3/18/06
#4 Upstate New York, Summer 05
I have had a lot of good jobs over the course of my working life. When I was 15 I worked as a Narc for Maine's Attorney General's office. Accompanied by an off-duty police officer, a driver and another kid, I would drive all over southern Maine and stop at stores and try to buy cigarettes. If they asked for ID, I would say I didn't have any and leave. If they sold to me we would fine them. We weren't exactly on the SWAT team or anything, but, to a 15 year old, pulling up to a store and getting out of the car with our game-faces on made me feel like Baretta.
There were others, too. I worked for a couple summers at
Mother's Mountain, a small company in Maine that made mustard, jam and hot sauce. I worked at a legendary Maine country store, Town Landing Market. I spent a summer as one of the few male staff members at an all-girls summer camp. The best job by far, though, was this past summer when I worked as a wildlife photographer for the New York State Department of Environmental Conservation.
I learned about the job from an all-campus email and was so excited that I showed up a day early for the interview. Somehow I managed to smooth over that fact and charmed them into giving me the job. This is what I did every day: got in a sweet old pickup truck, drove to a state forest in one of three counties in central New York (Broome, Chenango and Madison), walked around the forest all day long taking pictures of whatever animals and plants I find and, back at the station, edit the pictures and write about the forest for use on informational kiosks.
For someone just getting into birding, this was an amazing opportunity. It was essentially paid-birdwatching. The forests were teeming with ovenbirds, common yellowthroats, chickadees, hawks, tanagers, owls, harriers, and sparrows, as well as turtles, snakes, porcupine, deer and black bear. I felt like Marty Stouffer from Wild America every single day.
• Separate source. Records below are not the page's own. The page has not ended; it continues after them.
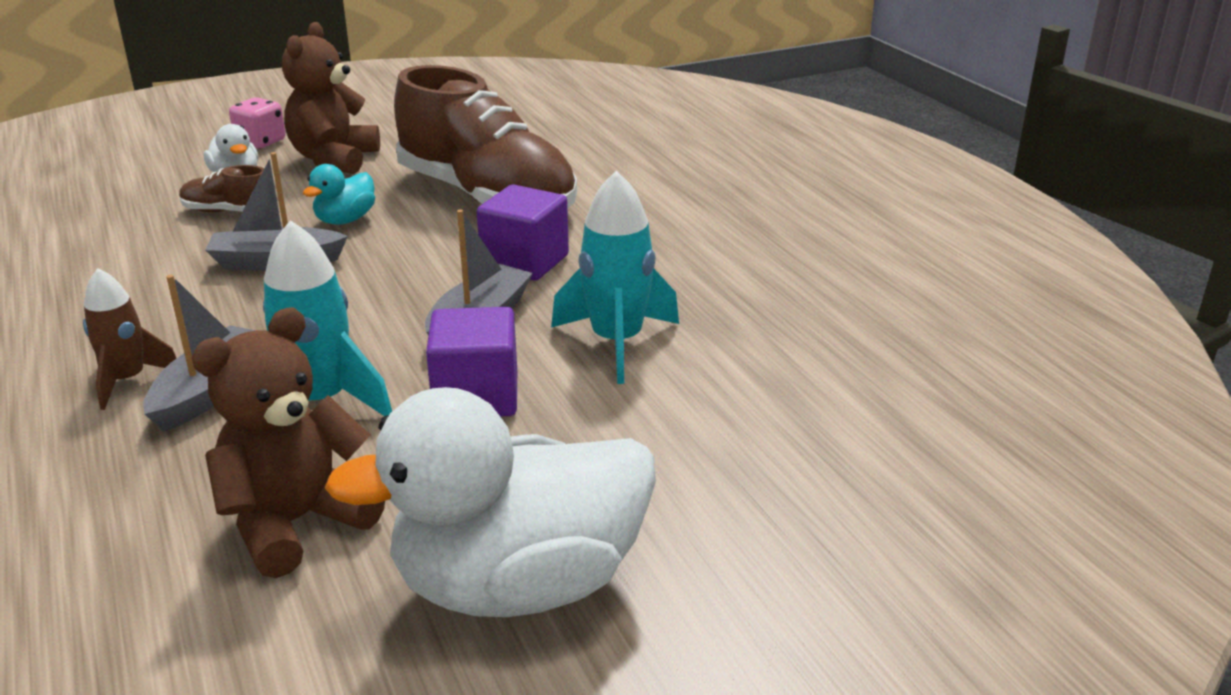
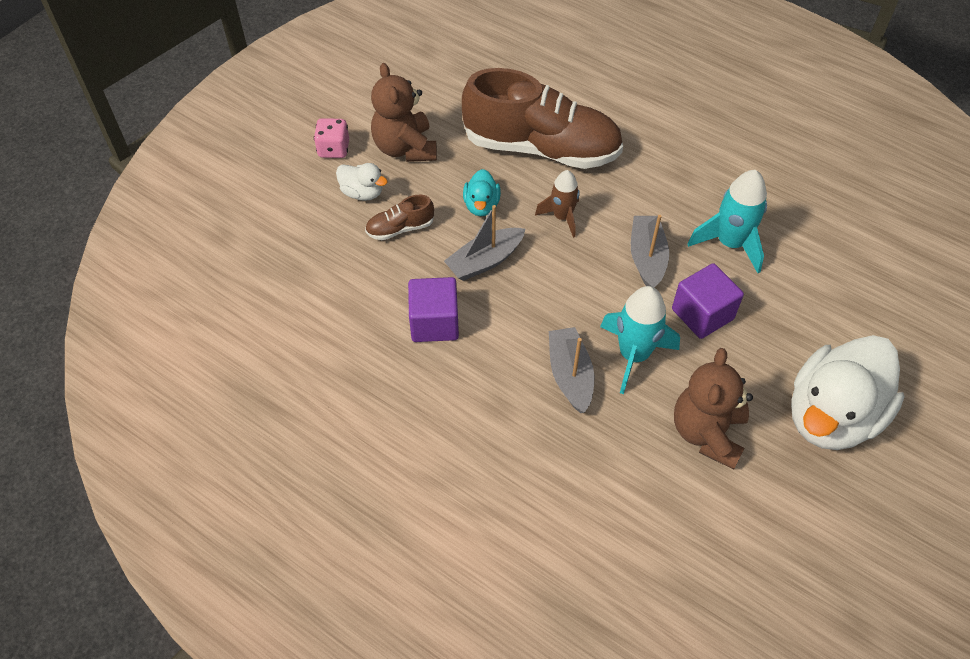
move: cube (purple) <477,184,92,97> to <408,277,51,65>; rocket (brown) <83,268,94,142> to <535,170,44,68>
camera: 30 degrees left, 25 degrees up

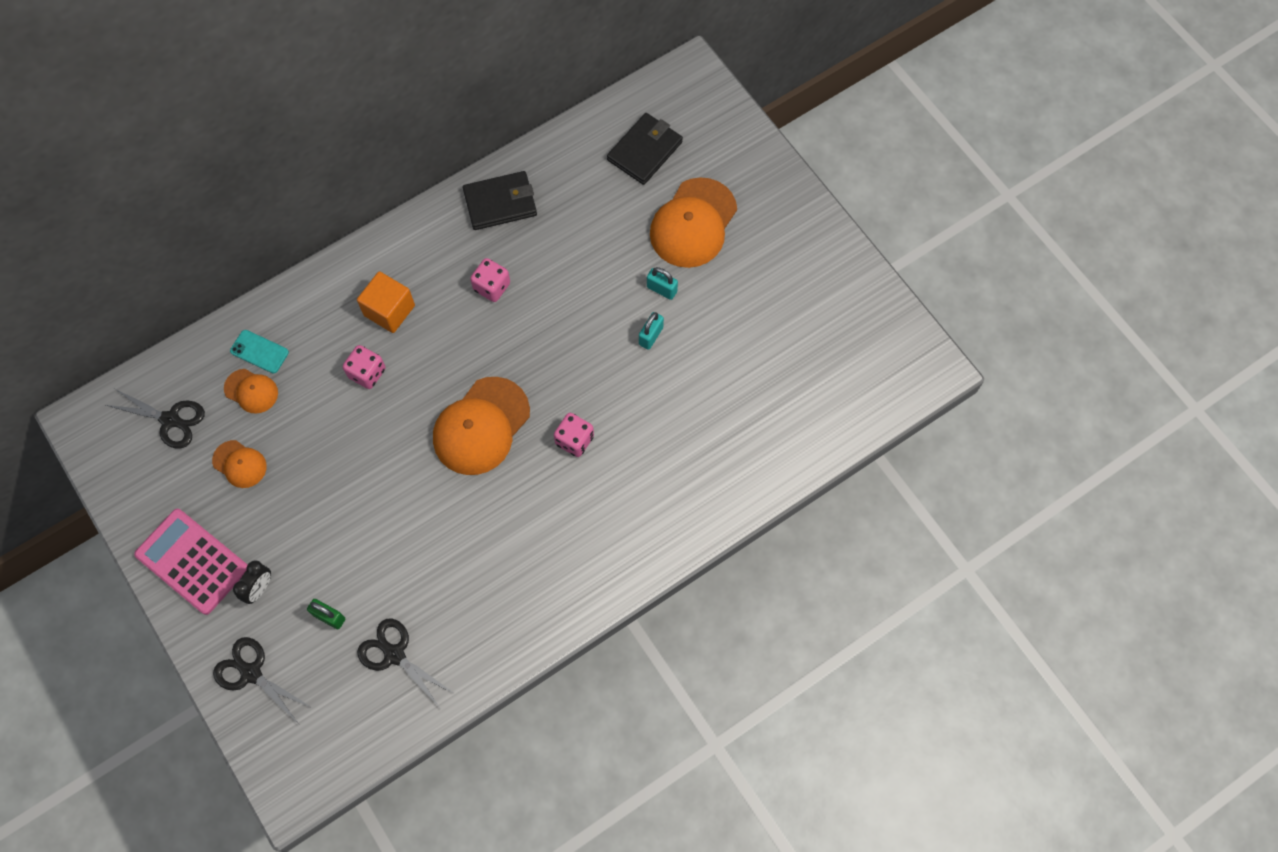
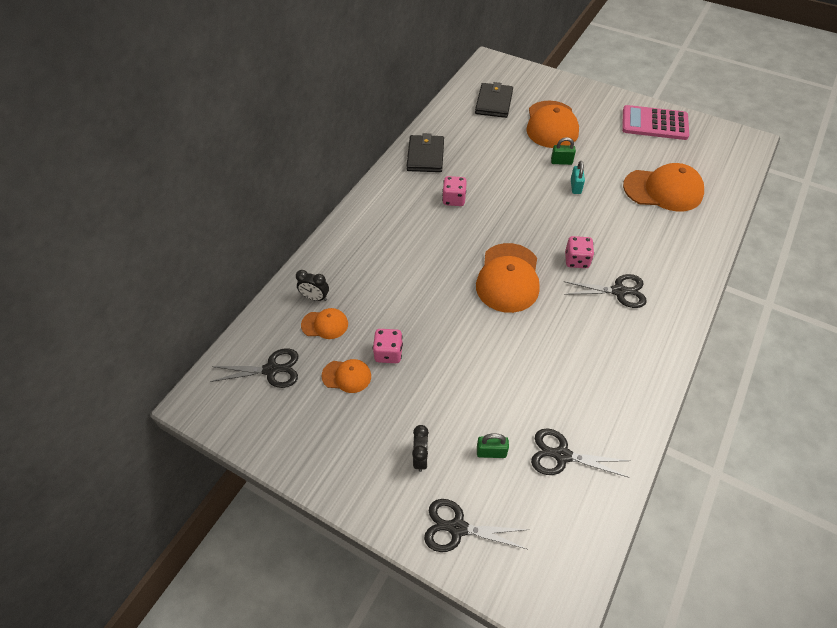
delete: cube (orange) <357,271,58,62>
insert: scissors (black) <563,274,84,34>; cap (orange) <623,163,81,48>
move: dice (pink) <343,345,43,44> to <373,329,30,34>; calculator (pink) <134,509,113,106> to <622,105,67,35>
replace: phone (turquoise) <230,330,59,43> to clock (black) <296,270,33,31>
recolor: padlock (turquoise) <647,267,31,33> to padlock (green) <551,137,25,28>
rotate: wallet (black) <463,171,74,59> = <406,133,38,39> 45 degrees counterclockwise
camera: 25 degrees left, 15 degrees down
The only disappointments of the summer, bird-wise, was that I missed out on red crossbills in New Michigan state forest (Pharsalia, NY) and Goshawks. I went to a certain place in New Michigan every day for 7 days after crossbills had been reported there, and only once caught a fleeing glance of what were probably crossbills. Goshawks, on the other hand, should have been a sure bet. They bred in many of the forests I went to and were legendary for vigorously defending their nests, swooping down and actually drawing blood from some of the foresters at my station. I brought a hard hat when I went to areas where Goshawks nested, but, alas, never saw one.
Highlights included my first tanagers at Cat Hollow SF, mourning warblers in Sherburne, blue-winged and blackburnian warblers in Otselic and a noontime barred own in Madison. If you're ever birding in one of these counties, look for my kiosks, they'll be up sometime this spring.